- Activity: In your copy of the records, include every word exactly and no pictures.
***** Given records
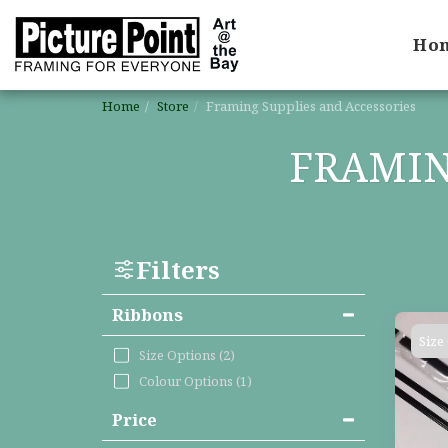
Ho
Home
Store
Framing Supplies and Accessories
FRAMIN
Filters
Ribbons
Size
Size Options
(2)
Colour Options
(1)
Price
**********
- Answer box:
Ho
Home
Store
Framing Supplies and Accessories
FRAMIN
Filters
Ribbons
Size
Size Options
(2)
Colour Options
(1)
Price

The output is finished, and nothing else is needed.